* * * * *
The 20th of January! Stars overhead, and snow underfoot, and a biting frost to make Errickdale as merry as its heiress wished. Winter without, and want and woe perhaps; but who needed to think of that? In the old mansion summer itself was reigning. Orange and lemon trees mingled their golden fruits and spicy bloom in the corridors and halls and up and down the winding stairs. Lamps burned some faintly-scented oil, that filled the warm air with a subtle, delicious odor, and lamps and tall wax tapers flooded the room with golden but undazzling light. Fountains played among beds of rare ferns and exotics; and magnificent blossoms lay in reckless profusion upon the floor, to be trodden upon, and yield their perfume, and die unheeded. And in doublet and hose and cap and plume, and all the gay festival gear of a king’s court of mediæval times, hosts of servants waited upon Eleanora’s word.
The winter twilight fell soon over Errickdale. In its gathering shadows John Rossetti was galloping home from Teal on his swiftest horse, when the creature shied suddenly, then stopped, trembling all over. A woman stood in the path, ghostly and strange to see through the gloom.
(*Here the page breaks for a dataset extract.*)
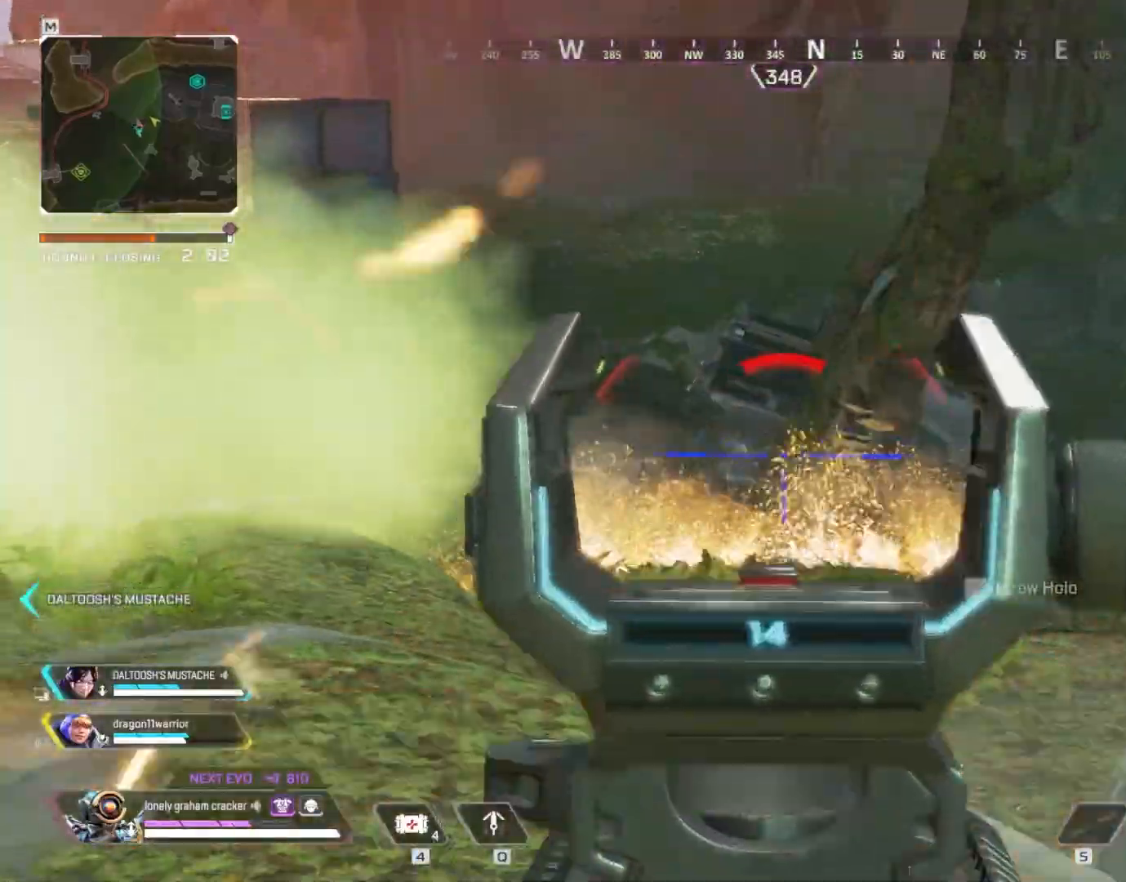
{"keys": ["4", "shift", "w"], "mouse": [], "events": [[16, "s", "up"], [50, "mouse_left", "up"], [50, "mouse_right", "up"], [50, "r", "down"], [117, "w", "down"], [150, "a", "up"], [150, "r", "up"], [350, "shift", "down"], [383, "4", "down"]]}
Fearless John Rossetti started at the unexpected sight.
“What do you want of me?” he asked.
“Food,” the woman answered, in a voice that thrilled him with inexplicable awe; from some far-off land it seemed to come—a land that knew nothing of ease and joy. “Your people die of want, and cold, and pain,” it said. “In the name of God Almighty, and while you have time, hear me and help them.”
Then this fearless John Rossetti sneered. “While I have time?” he said. “I have no time to-night, I warrant you. Choose better seasons than this for your begging, Bridget O’Rourke.”
He struck the spurs into his horse, but, though it quivered all over again, it would not move an inch. The woman lifted her hands to heaven. “God, my God! I have done all I can,” she said. “I leave it now with thee.” And so she vanished.
In Errick Hall Eleanora was speaking to a servant. “Make haste,” she said. “I had almost forgotten it. Make haste and bring Bridget O’Rourke to me. I promised she should see it all.”
The servant hurried obediently to John O’Rourke’s cottage. Its owner was crouching sullenly over the fire. “Where’s my girl?” he said. “Miss Eleanora wants her to see the sights? See ’em she shall, then. It’s little she gets of brightness now, poor thing. Bridget! Bridget!”
But though he called loudly, no one answered. He climbed the stairs to the dark attic, and still no reply.